『石井さん おっぱい』
私は、仕事ではパソコンを使用している。
今の仕事を始める前までは、人差し指だけを使い、タイピングをしていたが、2年目となると、もうすっかりタッチタイピングができるようになった。
(調べたら、今ではブラインドタッチって言わず、タッチタイピングが主流らしい。)
アルバイトで入社した当時、隣の席の先輩が、凄まじい速さでタッチタイピングをしていて圧倒されていたが、今では私があの時の先輩になっている。
ただ、私のタイピングは、勢い重視で必ずといっていいぐらいに誤字してしまう。
そのため、一回打った一文を一度全部削除して、改めて打ち直すのが当たり前の動作となっている。
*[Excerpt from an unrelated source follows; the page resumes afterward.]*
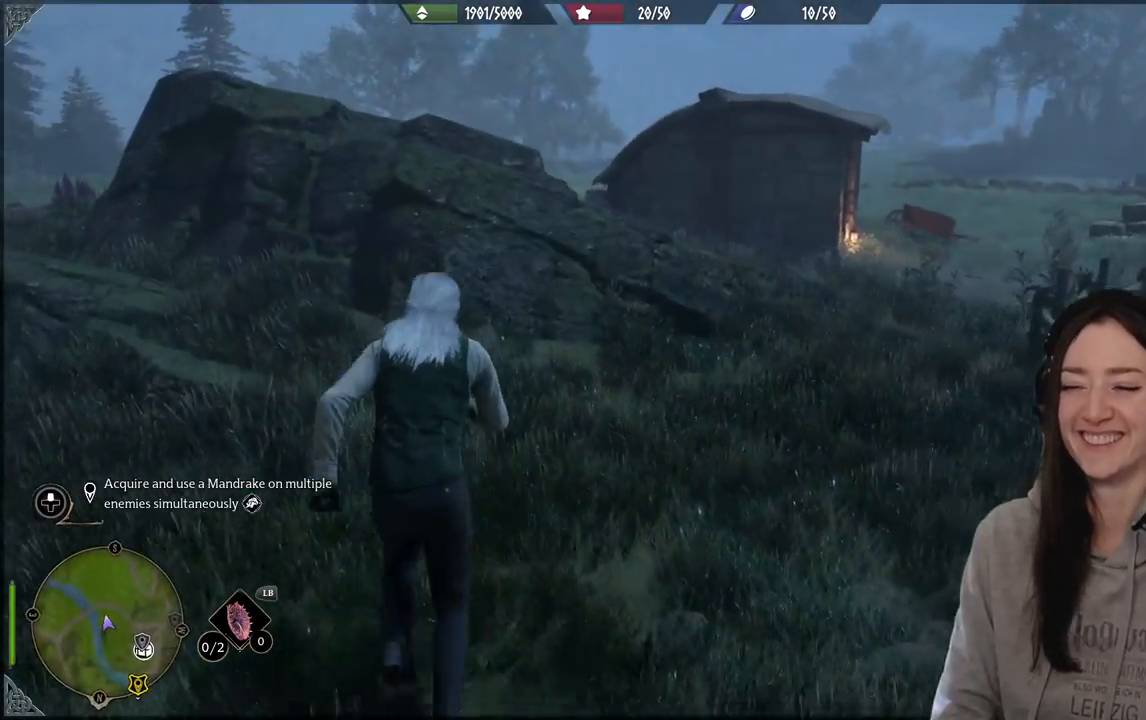
{"buttons": [], "left_stick": "up-right", "right_stick": "center", "events": [[50, "right_stick", "right"], [233, "right_stick", "down-right"], [350, "right_stick", "center"]]}
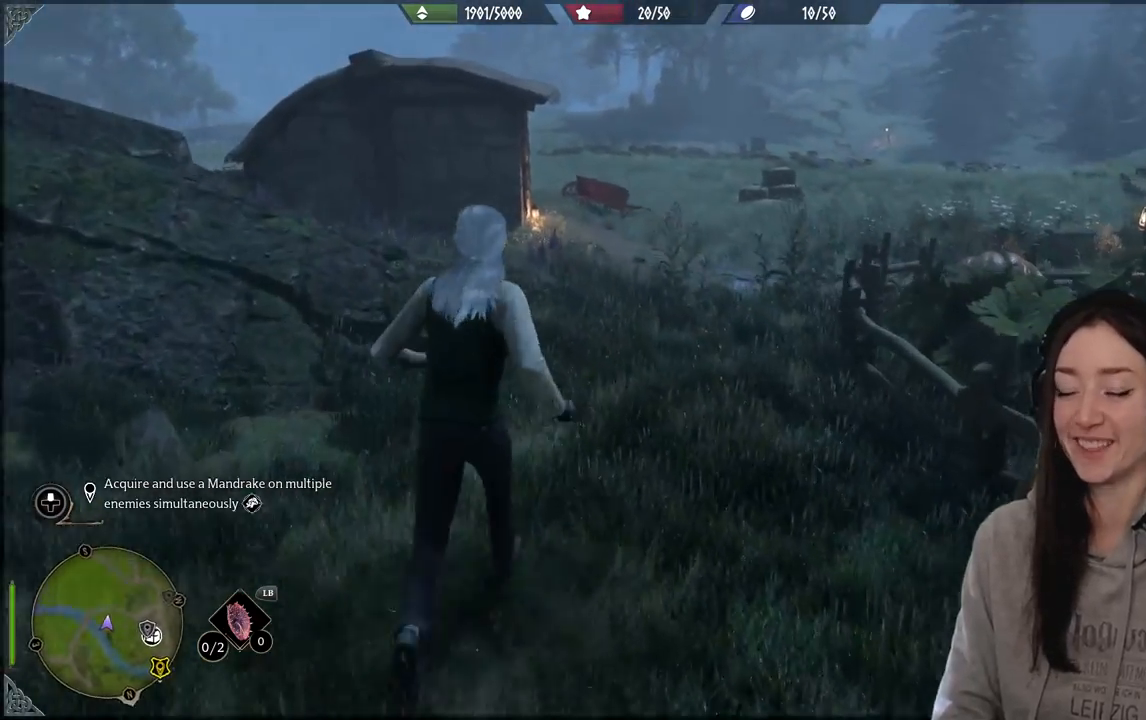
{"buttons": [], "left_stick": "up", "right_stick": "left", "events": [[283, "left_stick", "up"], [317, "right_stick", "left"]]}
ある日、社内宛の連絡で、「お疲れ様です。」を打っていたら、いつもの調子で途中の文字を打ち間違えたらしく、予測変換に『おっぱい』が出てきてしまった。
あまりにも会社と『おっぱい』が結びつかなすぎて、瞬時にリアクションができず、頭より先に体が動き、エンターキーを押していた。
すると、メールの文章内に
『石井さん
おっぱい』
の文字が現れた。
それを見たらようやく頭が追いついてきて、じわじわ笑いが込み上げ、
「おっぱい、て」
と、在宅勤務をいいことに声にしてツッコミを入れる。
これは、私の会社人生で、会社とおっぱいが結びついた唯一の日であろう。
石井さんが結びつけてくれたのかも知れない。
石井さんとは、ボブカットで目がくりくりしている他部署の次長である。
こんなとこで、話に出されて、しかも『おっぱい』と絡めた内容だなんて、迷惑な話であろう。
そのあと、いないはずの観客に惜しまれつつ『おっぱい』はバックスペースで姿を消した。
何も知らない『お疲れ様です。』が姿を現し、何も知らない石井さんは、平気な顔して内容を読むだろう。